Money in New York's excluded workers fund will run dry by the end of the month — leading advocates and lawmakers to call for it be replenished. 

But whether that happens remains an open question: Gov. Kathy Hochul did not commit this week to doing so in the short term, and the state budget next year remains an open question. 

The fund was created earlier this year. State lawmakers created a $2.1 billion pot of money to aid people who were not qualified to receive increased federal aid amid the COVID-19 pandemic. Supporters like state Sen. Jessica Ramos said the fund worked to help people, many of them undocumented immigrants.  

"Ultimately, the program has been a big success," Ramos said. "The funds are almost depleted."

But with the fund about to be exhausted, Ramos says lawmakers and advocates will call for more money through the end of the year, and potentially into the next budget season in 2022.  

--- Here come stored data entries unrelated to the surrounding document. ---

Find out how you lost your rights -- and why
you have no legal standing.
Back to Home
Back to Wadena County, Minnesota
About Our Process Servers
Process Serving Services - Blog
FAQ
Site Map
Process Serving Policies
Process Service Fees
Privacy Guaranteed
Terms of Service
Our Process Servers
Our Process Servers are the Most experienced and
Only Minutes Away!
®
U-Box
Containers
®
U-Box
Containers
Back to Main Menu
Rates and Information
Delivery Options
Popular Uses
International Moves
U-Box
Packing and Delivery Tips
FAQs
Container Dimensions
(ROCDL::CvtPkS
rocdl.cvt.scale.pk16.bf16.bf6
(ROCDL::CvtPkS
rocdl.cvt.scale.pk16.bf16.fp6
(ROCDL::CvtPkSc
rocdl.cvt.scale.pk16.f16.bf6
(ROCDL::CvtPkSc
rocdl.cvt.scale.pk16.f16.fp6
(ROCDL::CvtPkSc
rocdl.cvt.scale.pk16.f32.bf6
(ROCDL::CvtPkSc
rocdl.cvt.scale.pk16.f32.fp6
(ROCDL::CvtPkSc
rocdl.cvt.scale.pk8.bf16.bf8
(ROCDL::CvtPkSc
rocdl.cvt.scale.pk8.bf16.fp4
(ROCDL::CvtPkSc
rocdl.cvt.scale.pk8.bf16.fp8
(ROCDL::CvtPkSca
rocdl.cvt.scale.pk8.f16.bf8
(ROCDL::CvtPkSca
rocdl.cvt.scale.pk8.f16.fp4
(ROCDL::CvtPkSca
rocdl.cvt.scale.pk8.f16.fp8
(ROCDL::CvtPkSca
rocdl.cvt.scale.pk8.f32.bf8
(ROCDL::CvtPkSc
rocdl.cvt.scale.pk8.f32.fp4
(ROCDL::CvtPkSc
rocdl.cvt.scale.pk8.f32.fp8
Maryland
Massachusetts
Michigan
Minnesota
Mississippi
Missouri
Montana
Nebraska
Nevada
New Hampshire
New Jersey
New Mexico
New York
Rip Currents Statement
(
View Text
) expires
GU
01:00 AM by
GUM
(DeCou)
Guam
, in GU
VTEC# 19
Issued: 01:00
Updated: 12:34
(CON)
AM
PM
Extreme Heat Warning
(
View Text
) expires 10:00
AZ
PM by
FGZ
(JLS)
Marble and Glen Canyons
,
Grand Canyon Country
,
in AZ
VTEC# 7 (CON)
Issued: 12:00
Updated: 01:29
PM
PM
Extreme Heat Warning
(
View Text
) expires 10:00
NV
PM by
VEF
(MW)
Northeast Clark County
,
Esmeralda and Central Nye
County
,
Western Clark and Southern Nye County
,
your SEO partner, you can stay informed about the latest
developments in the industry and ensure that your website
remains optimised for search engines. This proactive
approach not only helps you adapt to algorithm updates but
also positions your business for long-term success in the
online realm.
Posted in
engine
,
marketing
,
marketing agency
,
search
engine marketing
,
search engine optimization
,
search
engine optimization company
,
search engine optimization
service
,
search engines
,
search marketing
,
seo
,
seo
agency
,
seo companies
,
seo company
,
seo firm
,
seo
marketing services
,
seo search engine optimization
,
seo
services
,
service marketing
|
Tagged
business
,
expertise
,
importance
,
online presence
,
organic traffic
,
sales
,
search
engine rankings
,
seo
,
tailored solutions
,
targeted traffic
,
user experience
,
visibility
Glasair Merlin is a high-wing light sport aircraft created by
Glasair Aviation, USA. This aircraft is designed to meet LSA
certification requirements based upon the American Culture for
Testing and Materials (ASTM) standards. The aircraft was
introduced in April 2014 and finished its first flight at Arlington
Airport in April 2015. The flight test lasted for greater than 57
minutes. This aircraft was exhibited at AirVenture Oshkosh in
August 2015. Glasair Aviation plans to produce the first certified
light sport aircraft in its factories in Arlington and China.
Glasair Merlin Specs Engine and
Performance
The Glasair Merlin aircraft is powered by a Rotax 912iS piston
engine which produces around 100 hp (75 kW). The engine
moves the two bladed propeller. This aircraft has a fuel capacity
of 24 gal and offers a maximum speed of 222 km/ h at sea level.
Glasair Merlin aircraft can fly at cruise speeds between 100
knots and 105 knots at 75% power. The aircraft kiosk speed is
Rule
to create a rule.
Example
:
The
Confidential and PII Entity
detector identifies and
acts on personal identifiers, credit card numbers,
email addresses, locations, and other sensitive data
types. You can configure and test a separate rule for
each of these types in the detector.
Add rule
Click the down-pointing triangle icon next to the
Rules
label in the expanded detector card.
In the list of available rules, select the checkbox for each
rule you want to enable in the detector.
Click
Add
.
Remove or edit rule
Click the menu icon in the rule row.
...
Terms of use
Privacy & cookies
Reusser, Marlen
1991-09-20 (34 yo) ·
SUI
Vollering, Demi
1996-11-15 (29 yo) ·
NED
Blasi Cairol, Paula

"We're going to ask Gov. Hochul to supplement the fund with some additional monies for the next few months, in order to meet the demand, in order to help people catch up on their rent, put food on their table and the like," Ramos said. 

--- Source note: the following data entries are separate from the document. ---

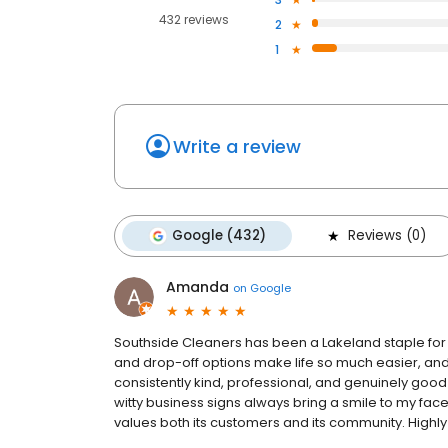
432 reviews
2
1
Write a review
Google (432)
Reviews (0)
Amanda
on
Google
Southside Cleaners has been a Lakeland staple for y
and drop-off options make life so much easier, and t
consistently kind, professional, and genuinely good
witty business signs always bring a smile to my face! 
values both its customers and its community. Hig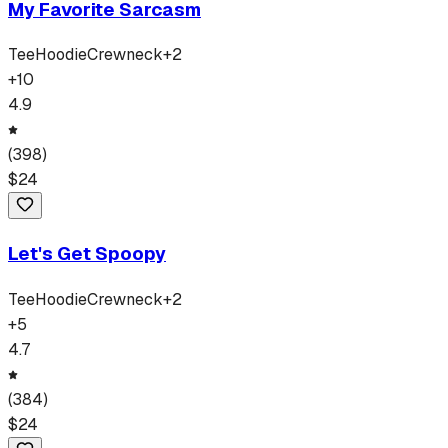
My Favorite Sarcasm
Tee
Hoodie
Crewneck
+
2
+
10
4.9
(
398
)
$
24
Let's Get Spoopy
Tee
Hoodie
Crewneck
+
2
+
5
4.7
(
384
)
$
24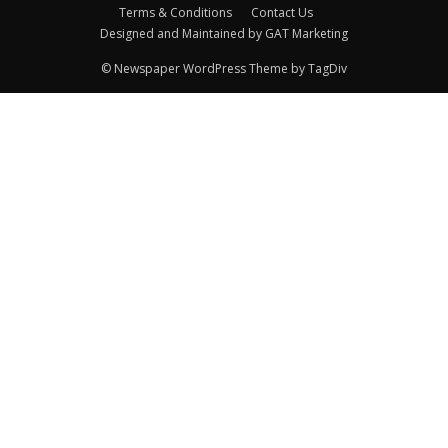
Terms & Conditions
Contact Us
Designed and Maintained by GAT Marketing
© Newspaper WordPress Theme by TagDiv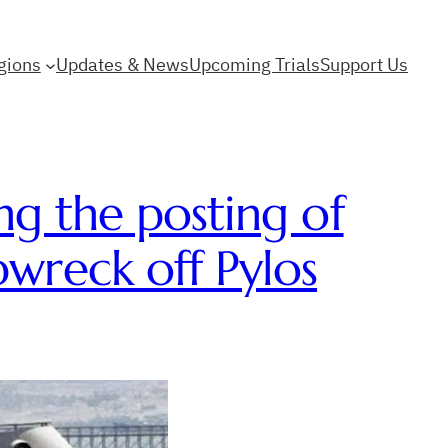
gions
Updates & News
Upcoming Trials
Support Us
ng the posting of
pwreck off Pylos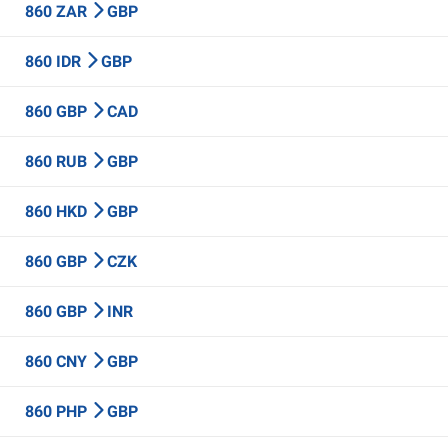
860 ZAR
GBP
860 IDR
GBP
860 GBP
CAD
860 RUB
GBP
860 HKD
GBP
860 GBP
CZK
860 GBP
INR
860 CNY
GBP
860 PHP
GBP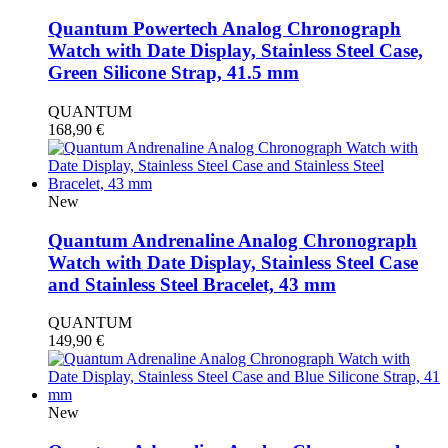
Quantum Powertech Analog Chronograph
Watch with Date Display, Stainless Steel Case,
Green Silicone Strap, 41.5 mm
QUANTUM
168,90
€
New
Quantum Andrenaline Analog Chronograph
Watch with Date Display, Stainless Steel Case
and Stainless Steel Bracelet, 43 mm
QUANTUM
149,90
€
New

Ramos pointed to people who are still trying to apply for aid, and she's worried the fund wasn't promoted enough outside of New York City. 

"We know there are so many parts of the state where outreach was not done as thoroughly as New York City," she said. "I'm worried about upstate still, I'm worried about Suffolk County. There's a lot more work to do there."

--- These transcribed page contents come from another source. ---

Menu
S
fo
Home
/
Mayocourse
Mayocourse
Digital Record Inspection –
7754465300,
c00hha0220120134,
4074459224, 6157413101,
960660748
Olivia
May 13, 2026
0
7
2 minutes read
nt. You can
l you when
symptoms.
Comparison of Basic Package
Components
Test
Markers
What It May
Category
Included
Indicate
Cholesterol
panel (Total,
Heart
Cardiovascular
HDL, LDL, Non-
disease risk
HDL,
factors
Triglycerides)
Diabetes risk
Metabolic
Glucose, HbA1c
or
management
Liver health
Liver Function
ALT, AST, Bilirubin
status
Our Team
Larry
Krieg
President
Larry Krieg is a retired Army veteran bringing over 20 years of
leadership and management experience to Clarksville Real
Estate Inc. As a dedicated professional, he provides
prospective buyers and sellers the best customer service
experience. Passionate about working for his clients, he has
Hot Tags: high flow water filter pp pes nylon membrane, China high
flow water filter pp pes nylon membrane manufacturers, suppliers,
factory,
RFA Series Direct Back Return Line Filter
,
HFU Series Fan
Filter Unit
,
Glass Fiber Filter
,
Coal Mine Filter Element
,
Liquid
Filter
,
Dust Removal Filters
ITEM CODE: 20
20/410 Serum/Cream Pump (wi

But Hochul in an unrelated news conference this week indicated a different approach: Finding ways of securing employment for people who are still seeking aid. 

"I'm also going to be working closely with advocates and people in all of agencies to find people jobs, to help people make those rent payments and what barriers there are existing to that," she said. 

Hochul, who took office on Aug. 24, had made distribution of the money from the fund a priority early on — and state lawmakers said efforts to do so had made a difference. Last week, her administration announced the fund would be dry by the end of this month, and would not longer accept applications. 

Hochul on Wednesday said it's unlikely a similar $2 billion pot of money would be made available immediately. 

"The money would have to come with the Legislature and that doesn't start to January anyhow," she said.